## Start Input data
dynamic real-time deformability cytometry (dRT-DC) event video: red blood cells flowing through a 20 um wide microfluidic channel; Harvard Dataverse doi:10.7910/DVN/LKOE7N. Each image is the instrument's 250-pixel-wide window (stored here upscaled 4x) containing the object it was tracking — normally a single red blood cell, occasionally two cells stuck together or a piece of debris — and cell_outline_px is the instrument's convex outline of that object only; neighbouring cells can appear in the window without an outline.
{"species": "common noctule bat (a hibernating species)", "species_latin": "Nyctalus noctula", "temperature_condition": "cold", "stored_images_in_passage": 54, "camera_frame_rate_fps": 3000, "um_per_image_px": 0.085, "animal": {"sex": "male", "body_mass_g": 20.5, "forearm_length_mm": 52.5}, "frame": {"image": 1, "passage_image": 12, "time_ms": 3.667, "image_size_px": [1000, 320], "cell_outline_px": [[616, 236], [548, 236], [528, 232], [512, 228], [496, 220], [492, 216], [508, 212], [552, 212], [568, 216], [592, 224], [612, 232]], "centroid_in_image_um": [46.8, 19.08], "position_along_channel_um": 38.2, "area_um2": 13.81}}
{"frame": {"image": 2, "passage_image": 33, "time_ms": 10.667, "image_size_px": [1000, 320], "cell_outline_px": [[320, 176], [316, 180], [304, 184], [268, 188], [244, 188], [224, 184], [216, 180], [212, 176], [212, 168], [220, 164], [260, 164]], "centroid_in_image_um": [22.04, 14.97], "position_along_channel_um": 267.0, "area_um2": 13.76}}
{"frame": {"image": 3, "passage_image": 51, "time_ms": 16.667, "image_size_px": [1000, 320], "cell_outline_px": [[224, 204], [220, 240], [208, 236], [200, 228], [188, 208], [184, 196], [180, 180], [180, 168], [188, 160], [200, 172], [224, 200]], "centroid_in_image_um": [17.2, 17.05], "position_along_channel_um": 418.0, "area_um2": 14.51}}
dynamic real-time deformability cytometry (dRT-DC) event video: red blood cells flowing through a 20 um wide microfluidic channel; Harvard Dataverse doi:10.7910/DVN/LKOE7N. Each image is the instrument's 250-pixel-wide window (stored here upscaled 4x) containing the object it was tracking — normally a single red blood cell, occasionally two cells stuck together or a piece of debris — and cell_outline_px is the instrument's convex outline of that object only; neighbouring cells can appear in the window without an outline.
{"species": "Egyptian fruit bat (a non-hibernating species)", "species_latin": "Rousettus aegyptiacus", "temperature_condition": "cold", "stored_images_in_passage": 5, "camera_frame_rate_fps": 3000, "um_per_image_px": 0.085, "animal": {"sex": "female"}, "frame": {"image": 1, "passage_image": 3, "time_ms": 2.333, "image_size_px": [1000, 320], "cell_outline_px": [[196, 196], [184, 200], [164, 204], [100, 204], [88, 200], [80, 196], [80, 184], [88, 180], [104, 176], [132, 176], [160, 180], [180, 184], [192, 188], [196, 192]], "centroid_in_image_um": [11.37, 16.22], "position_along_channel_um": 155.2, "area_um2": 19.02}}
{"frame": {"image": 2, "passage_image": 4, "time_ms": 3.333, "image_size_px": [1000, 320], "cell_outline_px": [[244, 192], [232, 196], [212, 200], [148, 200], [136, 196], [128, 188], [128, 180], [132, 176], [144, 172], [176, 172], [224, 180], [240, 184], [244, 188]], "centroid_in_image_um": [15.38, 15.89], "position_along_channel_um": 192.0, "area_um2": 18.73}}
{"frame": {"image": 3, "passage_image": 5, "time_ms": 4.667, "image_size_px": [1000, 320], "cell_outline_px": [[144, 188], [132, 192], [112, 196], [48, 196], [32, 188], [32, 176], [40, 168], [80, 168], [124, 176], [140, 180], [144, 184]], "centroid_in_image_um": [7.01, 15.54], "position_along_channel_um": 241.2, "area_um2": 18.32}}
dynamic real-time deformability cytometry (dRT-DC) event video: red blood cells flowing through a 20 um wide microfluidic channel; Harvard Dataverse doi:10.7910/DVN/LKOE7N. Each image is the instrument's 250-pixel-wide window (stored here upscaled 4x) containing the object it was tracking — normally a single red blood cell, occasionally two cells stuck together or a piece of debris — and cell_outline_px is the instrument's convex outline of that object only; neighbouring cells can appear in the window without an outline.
## End Input data
The records above should be restated word for word, please.

dynamic real-time deformability cytometry (dRT-DC) event video: red blood cells flowing through a 20 um wide microfluidic channel; Harvard Dataverse doi:10.7910/DVN/LKOE7N. Each image is the instrument's 250-pixel-wide window (stored here upscaled 4x) containing the object it was tracking — normally a single red blood cell, occasionally two cells stuck together or a piece of debris — and cell_outline_px is the instrument's convex outline of that object only; neighbouring cells can appear in the window without an outline.
{"species": "common noctule bat (a hibernating species)", "species_latin": "Nyctalus noctula", "temperature_condition": "cold", "stored_images_in_passage": 54, "camera_frame_rate_fps": 3000, "um_per_image_px": 0.085, "animal": {"sex": "male", "body_mass_g": 20.5, "forearm_length_mm": 52.5}, "frame": {"image": 1, "passage_image": 12, "time_ms": 3.667, "image_size_px": [1000, 320], "cell_outline_px": [[616, 236], [548, 236], [528, 232], [512, 228], [496, 220], [492, 216], [508, 212], [552, 212], [568, 216], [592, 224], [612, 232]], "centroid_in_image_um": [46.8, 19.08], "position_along_channel_um": 38.2, "area_um2": 13.81}}
{"frame": {"image": 2, "passage_image": 33, "time_ms": 10.667, "image_size_px": [1000, 320], "cell_outline_px": [[320, 176], [316, 180], [304, 184], [268, 188], [244, 188], [224, 184], [216, 180], [212, 176], [212, 168], [220, 164], [260, 164]], "centroid_in_image_um": [22.04, 14.97], "position_along_channel_um": 267.0, "area_um2": 13.76}}
{"frame": {"image": 3, "passage_image": 51, "time_ms": 16.667, "image_size_px": [1000, 320], "cell_outline_px": [[224, 204], [220, 240], [208, 236], [200, 228], [188, 208], [184, 196], [180, 180], [180, 168], [188, 160], [200, 172], [224, 200]], "centroid_in_image_um": [17.2, 17.05], "position_along_channel_um": 418.0, "area_um2": 14.51}}
dynamic real-time deformability cytometry (dRT-DC) event video: red blood cells flowing through a 20 um wide microfluidic channel; Harvard Dataverse doi:10.7910/DVN/LKOE7N. Each image is the instrument's 250-pixel-wide window (stored here upscaled 4x) containing the object it was tracking — normally a single red blood cell, occasionally two cells stuck together or a piece of debris — and cell_outline_px is the instrument's convex outline of that object only; neighbouring cells can appear in the window without an outline.
{"species": "Egyptian fruit bat (a non-hibernating species)", "species_latin": "Rousettus aegyptiacus", "temperature_condition": "cold", "stored_images_in_passage": 5, "camera_frame_rate_fps": 3000, "um_per_image_px": 0.085, "animal": {"sex": "female"}, "frame": {"image": 1, "passage_image": 3, "time_ms": 2.333, "image_size_px": [1000, 320], "cell_outline_px": [[196, 196], [184, 200], [164, 204], [100, 204], [88, 200], [80, 196], [80, 184], [88, 180], [104, 176], [132, 176], [160, 180], [180, 184], [192, 188], [196, 192]], "centroid_in_image_um": [11.37, 16.22], "position_along_channel_um": 155.2, "area_um2": 19.02}}
{"frame": {"image": 2, "passage_image": 4, "time_ms": 3.333, "image_size_px": [1000, 320], "cell_outline_px": [[244, 192], [232, 196], [212, 200], [148, 200], [136, 196], [128, 188], [128, 180], [132, 176], [144, 172], [176, 172], [224, 180], [240, 184], [244, 188]], "centroid_in_image_um": [15.38, 15.89], "position_along_channel_um": 192.0, "area_um2": 18.73}}
{"frame": {"image": 3, "passage_image": 5, "time_ms": 4.667, "image_size_px": [1000, 320], "cell_outline_px": [[144, 188], [132, 192], [112, 196], [48, 196], [32, 188], [32, 176], [40, 168], [80, 168], [124, 176], [140, 180], [144, 184]], "centroid_in_image_um": [7.01, 15.54], "position_along_channel_um": 241.2, "area_um2": 18.32}}
dynamic real-time deformability cytometry (dRT-DC) event video: red blood cells flowing through a 20 um wide microfluidic channel; Harvard Dataverse doi:10.7910/DVN/LKOE7N. Each image is the instrument's 250-pixel-wide window (stored here upscaled 4x) containing the object it was tracking — normally a single red blood cell, occasionally two cells stuck together or a piece of debris — and cell_outline_px is the instrument's convex outline of that object only; neighbouring cells can appear in the window without an outline.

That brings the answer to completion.